In essence, Holmes said, the state "has validated what has been accepted practice forever." If gays and lesbians lack the protected status of gender and race — which remains unclear even after the Supreme Court's decisions last summer — "why can't the state do what it wants to do?" he said.
Peggy Tomsic, the lawyer representing the three same-sex couples — Derek Kitchen and Moudi Sbeity, Karen Archer and Kate Call, and Laurie Wood and Kody Partridge — answered: "These are not the type of laws that our Constitution will permit."
After years spent waging political and legislative battles, proponents of gay marriage have turned almost exclusively to the courts since last year. Keeping track of the lawsuits requires a scorecard: The Human Rights Campaign counts 57 cases in 27 states, while Freedom to Marry, another advocacy group, counts 61 cases in 30 states. All told, the cases have nearly 550 plaintiffs.

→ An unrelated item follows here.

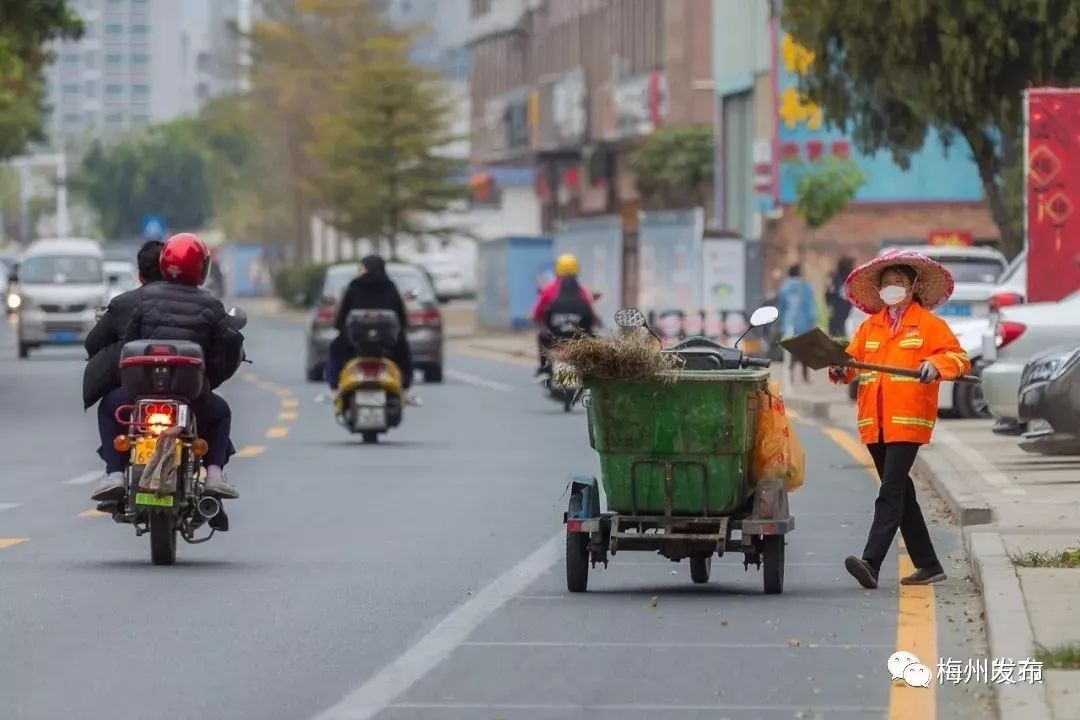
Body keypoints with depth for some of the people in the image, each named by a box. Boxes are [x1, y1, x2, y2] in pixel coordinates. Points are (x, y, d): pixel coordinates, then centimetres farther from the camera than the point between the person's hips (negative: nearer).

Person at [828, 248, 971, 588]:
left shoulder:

And while the ultimate goal of gay rights groups is winning marriage rights in all 50 states, some of the cases raise a lesser issue: Should states without same-sex marriage be forced to recognize married couples from other states?
That issue is raised in the Utah case, which features one couple married there before the district court judge's ruling was stayed by the Supreme Court, another couple seeking to marry and a third married in Iowa who want their marriage recognized in Utah.
More than 1,000 couples were married in Utah before the Supreme Court halted the process pending appeals. That has left those couples in a marital no-man's land — their marriages neither voided nor fully recognized by the state. About 300 Michigan couples are in the same boat following a similar process last month. In all other states, district judges stayed their own rulings.
Other appeals will be heard this year, beginning with Oklahoma next week and Virginia in May. They likely will include cases from Michigan to Texas to Nevada. The 6th Circuit is made up of four states — Michigan, Ohio, Kentucky and Tennessee — all of which have same-sex marriage appeals teed up.
The last decision upholding a state's ban came in the 9th Circuit, where a district judge OK'd Nevada's prohibition in November 2012.